For many fans – myself included – that nostalgia only underpins a greater fandom. It isn’t the only thing bringing fans back to shows: it’s just the thing that kickstarted it. In recent years, adults who repressed their teenage loves have started to rediscover them (opens in new tab), which has invigorated a revival of interest in 00s emo-associated bands.
It’s something Wentz has seen, too: “You go to college or wherever and all of a sudden you feel embarrassed of those years. Like you’re not cool enough. Then sometimes you go into the real world and the real world isn’t always super great, so maybe it’s just OK to like some of the stuff that you like? I’ve noticed that a lot, people come back to it. It’s an interesting thing to be a part of. It’s a bigger thing than us.” He adds, emphatically: “There’s just something great about being unabashedly comfortable with what makes you feel happy and what feels good to you.” It’s clear that he’s not only spent a lot of time thinking about what he’s saying, but that he really believes it.
When Fall Out Boy went on hiatus in 2009, they left behind the broken hearts of their teenaged, primarily female, fanbase. With their comeback in 2013 they found that while they’d lost a lot of them, they had gained an entirely new fanbase; albeit a still young, female one.
For Wentz, the obsessive fanaticism that those fans can bring isn’t a source of shame, it’s one of pride. “If you look back on history, on bands like The Beatles, they’re critically loved artists. But a lot of them started because there were people, especially girls, that really loved them. I think that’s really cool. I think people will look back on Harry Styles in a similar way,” he says.

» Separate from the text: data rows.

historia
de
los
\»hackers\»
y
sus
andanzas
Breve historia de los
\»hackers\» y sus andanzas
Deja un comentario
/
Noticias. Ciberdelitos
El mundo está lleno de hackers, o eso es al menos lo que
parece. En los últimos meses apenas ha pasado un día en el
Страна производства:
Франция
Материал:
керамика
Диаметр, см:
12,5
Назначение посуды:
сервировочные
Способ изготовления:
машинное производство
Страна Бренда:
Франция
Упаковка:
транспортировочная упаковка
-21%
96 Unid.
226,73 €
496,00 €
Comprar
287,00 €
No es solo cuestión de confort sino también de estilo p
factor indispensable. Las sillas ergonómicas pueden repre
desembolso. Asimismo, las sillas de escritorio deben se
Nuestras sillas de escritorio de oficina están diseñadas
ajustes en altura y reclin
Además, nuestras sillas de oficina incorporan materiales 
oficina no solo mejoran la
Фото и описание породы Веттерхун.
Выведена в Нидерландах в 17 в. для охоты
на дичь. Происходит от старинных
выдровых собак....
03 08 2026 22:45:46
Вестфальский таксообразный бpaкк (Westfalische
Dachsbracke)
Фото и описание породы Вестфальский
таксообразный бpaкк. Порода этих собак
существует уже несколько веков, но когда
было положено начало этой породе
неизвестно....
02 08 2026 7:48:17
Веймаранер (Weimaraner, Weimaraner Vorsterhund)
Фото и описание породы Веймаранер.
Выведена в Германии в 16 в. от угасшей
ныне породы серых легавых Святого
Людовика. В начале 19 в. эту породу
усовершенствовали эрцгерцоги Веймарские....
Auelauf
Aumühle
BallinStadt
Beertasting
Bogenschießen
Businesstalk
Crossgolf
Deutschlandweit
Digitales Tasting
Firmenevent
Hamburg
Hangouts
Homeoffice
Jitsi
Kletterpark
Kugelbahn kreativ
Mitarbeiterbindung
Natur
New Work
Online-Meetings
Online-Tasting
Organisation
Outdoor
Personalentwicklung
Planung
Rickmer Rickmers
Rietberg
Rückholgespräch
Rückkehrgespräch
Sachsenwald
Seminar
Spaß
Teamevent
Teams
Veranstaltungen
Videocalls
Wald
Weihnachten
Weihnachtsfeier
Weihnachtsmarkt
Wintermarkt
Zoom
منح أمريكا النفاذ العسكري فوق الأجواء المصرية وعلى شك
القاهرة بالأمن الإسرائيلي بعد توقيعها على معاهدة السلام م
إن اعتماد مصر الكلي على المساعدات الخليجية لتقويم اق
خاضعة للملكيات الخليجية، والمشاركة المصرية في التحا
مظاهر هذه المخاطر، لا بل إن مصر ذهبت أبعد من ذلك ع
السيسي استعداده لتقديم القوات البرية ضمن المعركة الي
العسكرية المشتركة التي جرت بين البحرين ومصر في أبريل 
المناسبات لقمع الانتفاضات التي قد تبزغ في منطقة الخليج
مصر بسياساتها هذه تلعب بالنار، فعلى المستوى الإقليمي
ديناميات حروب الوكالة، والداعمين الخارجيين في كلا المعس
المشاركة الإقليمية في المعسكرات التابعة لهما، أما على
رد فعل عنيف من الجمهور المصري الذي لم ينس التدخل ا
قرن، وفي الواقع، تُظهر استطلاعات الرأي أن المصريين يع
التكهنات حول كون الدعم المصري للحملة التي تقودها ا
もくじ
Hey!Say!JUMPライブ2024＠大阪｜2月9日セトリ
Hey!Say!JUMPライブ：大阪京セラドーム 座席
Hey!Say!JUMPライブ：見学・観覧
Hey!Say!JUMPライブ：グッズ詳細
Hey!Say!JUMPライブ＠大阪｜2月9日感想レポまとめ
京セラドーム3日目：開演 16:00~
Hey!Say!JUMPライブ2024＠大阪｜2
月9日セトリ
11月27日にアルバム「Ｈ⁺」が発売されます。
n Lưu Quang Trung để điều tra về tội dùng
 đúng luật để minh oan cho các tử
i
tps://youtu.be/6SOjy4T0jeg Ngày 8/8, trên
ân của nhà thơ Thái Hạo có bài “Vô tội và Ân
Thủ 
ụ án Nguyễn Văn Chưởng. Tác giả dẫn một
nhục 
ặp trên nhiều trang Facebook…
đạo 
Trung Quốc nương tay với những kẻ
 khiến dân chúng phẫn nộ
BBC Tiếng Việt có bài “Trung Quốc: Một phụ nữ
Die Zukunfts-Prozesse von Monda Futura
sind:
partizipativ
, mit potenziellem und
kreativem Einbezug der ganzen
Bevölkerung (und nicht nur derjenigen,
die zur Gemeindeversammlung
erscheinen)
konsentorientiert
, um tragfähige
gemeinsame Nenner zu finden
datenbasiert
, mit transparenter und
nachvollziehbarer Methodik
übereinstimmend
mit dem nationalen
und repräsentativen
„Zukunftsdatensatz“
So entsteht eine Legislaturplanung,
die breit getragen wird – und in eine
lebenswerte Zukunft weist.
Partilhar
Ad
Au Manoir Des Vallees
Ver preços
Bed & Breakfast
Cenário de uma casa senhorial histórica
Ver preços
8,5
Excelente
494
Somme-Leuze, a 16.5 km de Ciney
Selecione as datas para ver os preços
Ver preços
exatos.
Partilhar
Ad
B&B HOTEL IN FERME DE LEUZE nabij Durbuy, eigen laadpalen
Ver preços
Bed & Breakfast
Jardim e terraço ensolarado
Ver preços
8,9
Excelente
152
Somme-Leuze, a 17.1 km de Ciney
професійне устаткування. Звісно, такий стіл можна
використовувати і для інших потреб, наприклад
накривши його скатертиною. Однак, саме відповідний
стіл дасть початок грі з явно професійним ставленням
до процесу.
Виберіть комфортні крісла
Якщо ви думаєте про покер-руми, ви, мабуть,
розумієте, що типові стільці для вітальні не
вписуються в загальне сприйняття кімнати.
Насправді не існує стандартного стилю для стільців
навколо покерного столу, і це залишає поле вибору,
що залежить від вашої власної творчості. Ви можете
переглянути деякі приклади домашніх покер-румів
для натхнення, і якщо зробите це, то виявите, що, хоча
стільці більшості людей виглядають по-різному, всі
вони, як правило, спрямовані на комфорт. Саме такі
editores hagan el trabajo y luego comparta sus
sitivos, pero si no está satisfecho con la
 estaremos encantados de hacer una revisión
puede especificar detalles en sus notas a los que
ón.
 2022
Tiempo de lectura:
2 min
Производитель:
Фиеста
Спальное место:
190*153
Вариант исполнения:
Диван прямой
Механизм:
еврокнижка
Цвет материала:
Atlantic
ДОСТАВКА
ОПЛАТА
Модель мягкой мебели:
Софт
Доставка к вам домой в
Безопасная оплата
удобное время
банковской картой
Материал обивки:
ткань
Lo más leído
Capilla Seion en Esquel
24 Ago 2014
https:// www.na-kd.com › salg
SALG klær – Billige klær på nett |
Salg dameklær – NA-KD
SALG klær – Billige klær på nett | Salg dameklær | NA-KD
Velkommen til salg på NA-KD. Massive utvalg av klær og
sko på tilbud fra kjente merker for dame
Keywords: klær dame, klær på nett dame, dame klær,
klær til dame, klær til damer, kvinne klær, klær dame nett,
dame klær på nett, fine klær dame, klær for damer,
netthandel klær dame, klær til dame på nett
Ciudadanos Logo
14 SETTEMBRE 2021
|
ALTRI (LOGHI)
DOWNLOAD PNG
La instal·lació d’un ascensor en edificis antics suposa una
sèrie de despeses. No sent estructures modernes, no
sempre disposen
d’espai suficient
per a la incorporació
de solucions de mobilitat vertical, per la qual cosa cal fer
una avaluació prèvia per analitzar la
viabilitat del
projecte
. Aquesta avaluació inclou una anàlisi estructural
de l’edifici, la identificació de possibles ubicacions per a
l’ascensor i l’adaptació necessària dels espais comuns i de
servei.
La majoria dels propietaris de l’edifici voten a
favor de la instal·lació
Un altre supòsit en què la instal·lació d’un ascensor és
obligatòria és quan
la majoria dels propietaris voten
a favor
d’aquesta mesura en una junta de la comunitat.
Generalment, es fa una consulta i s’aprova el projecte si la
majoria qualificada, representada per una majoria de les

“I would say that a lot of things that I really like that are critically loved throughout history probably started that way. I think that’s great.”
Before we get cut off for talking too much, Wentz has a final thought on fandom, both his own and more generally. He’s understanding of where his fans come from because at his heart, he’s a nerd, too: beyond Star Wars, Fall Out Boy’s lyrics are littered with references to films, books, and music. He understands obsession.
“That’s what drives popularity. History looks back on it in a different light, but at the time people considered it disqualified. If all these people love it, maybe I have to look at it in a funny way. You should just like what you like,” he says, laughing that it’s “lame” to dismiss things that people enjoy.
He in part is referring to his own band’s lengthy, multi-faceted legacy. Fall Out Boy have always been divisive. Initially scoffed at for their fanbase of teenage girls and boys in skinny jeans, they’ve managed to win the respect of even the hardest of critics. The Hella Mega Tour signalled a new era for Fall Out Boy: history is being rewritten in real time, and they may well be canonised alongside “monsters of rock”.
But as the band sell out arenas and grace the covers of magazines once again, let's not forget the people who were on the right side of history before it was rewritten: the all powerful fans Wentz speaks so highly of.